In both cases, your schema will be something along the lines of:

{
  "$schema": "http://iglucentral.com/schemas/com.snowplowanalytics.self-desc/schema/jsonschema/1-0-0#",
  "description": "Example description",
  "self": {
    "vendor": "com.examplecompany",
    "name": "snowplow_cookies",
    "format": "jsonschema",
    "version": "1-0-0"
  },

  "type": "object",
  "properties": {
    "new_domain_userid": {
      "type": ["string", "null"]
    },
    "old_domain_userid": {
      "type": ["string", "null"]
    }
  },
  "additionalProperties": false
}

Lint the schema with igluctl and generate the corresponding JSON path files and SQL table definitions. Publish the changes and generate the table that will store the data in your database. Make sure to authorize the pipeline user to write to the new table: ALTER TABLE atomic.cookies OWNER TO user.

3. Choose whether to use a custom context or a custom self-describing event

A context that will be sent with every event makes intuitive sense but there are a couple of factors that make a self-describing event the more lightweight and pragmatic approach.

The first of those is timing. The Snowplow tracker must have enough time to load and set the cookies, before you read them; and reading the cookies must happen before any events are sent. If you read the cookies before the tracker has had a chance to set them, you will get outdated information. If you sent an event before the context has been assembled, that event will be missing the context. So you’ll have to get the timing just right, which could be daunting.
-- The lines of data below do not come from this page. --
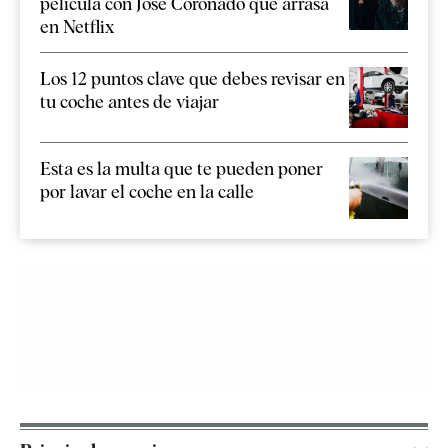
película con José Coronado que arrasa
en Netflix
Los 12 puntos clave que debes revisar en
tu coche antes de viajar
Esta es la multa que te pueden poner
por lavar el coche en la calle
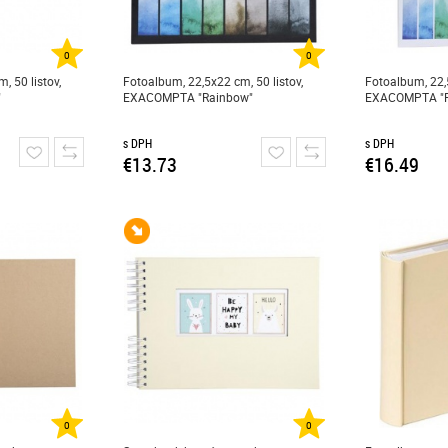
0
0
, 50 listov,
Fotoalbum, 22,5x22 cm, 50 listov,
Fotoalbum, 22,5
"
EXACOMPTA "Rainbow"
EXACOMPTA "R
s DPH
s DPH
€13.73
€16.49
0
0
By contrast, with a self-describing event you just need to make sure the event fires once per page view. You will still have to ensure the event is firing after the tracker has had time to set the cookies. But that is much easier to do, especially if you are using a tag manager such as GTM. In GTM, you can configure your custom event to fire at Window Load, which ensures that all other scripts have already been loaded. Other events might still fire before you custom cookie event; but that is alright.

The reason that’s alright is that if you have the webPage context enabled (and if you don’t, what are you waiting for?!), you already have a UUID for each page view and all events (such as page pings) that happen during that page visit. So you can already identify which events belong to the same page visit.
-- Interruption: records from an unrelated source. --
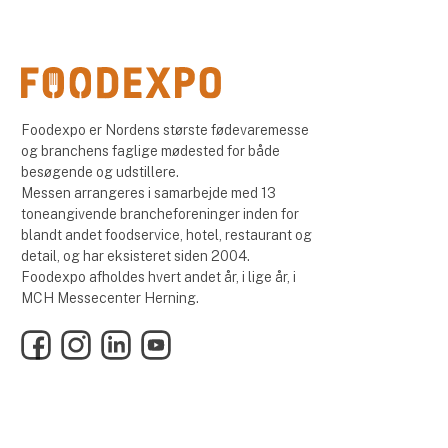
Foodexpo er Nordens største fødevaremesse
og branchens faglige mødested for både
besøgende og udstillere.
Messen arrangeres i samarbejde med 13
toneangivende brancheforeninger inden for
blandt andet foodservice, hotel, restaurant og
detail, og har eksisteret siden 2004.
Foodexpo afholdes hvert andet år, i lige år, i
MCH Messecenter Herning.
Facebook
Instagram
LinkedIn
YouTube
The second reason why a self-describing event might be better than a context is traffic. Sending the cookie data only once per page view rather than with each and every event should not add too much load to your website.

4. Write the code that will generate the data for your custom event and track it

In JavaScript that code might look something like this:

// fetch inputs for Snowplow

function getDomainUserId(cookieName) {
    var matcher = new RegExp(cookieName + 'id\\.[a-f0-9]+=([^;]+);?');
    var match = document.cookie.match(matcher);
    if (match && match[1]) {
        return match[1].split('.')[0];
    } else {
        return null;
    }
}

// create event JSON

var snowplow_cookies = {
  new_domain_userid: getDomainUserId('cf_new'),
  old_domain_userid: getDomainUserId('_sp_' | 'cf')
};

// track the event

window.snowplow_name_here("trackSelfDescribingEvent", {
  schema: 'iglu:com.examplecompany/snowplow_cookies/jsonschema/1-0-0',
  data: snowplow_cookies
});

Enjoy being able to track events across all your subdomains without having to lose all the history you already have for your known users.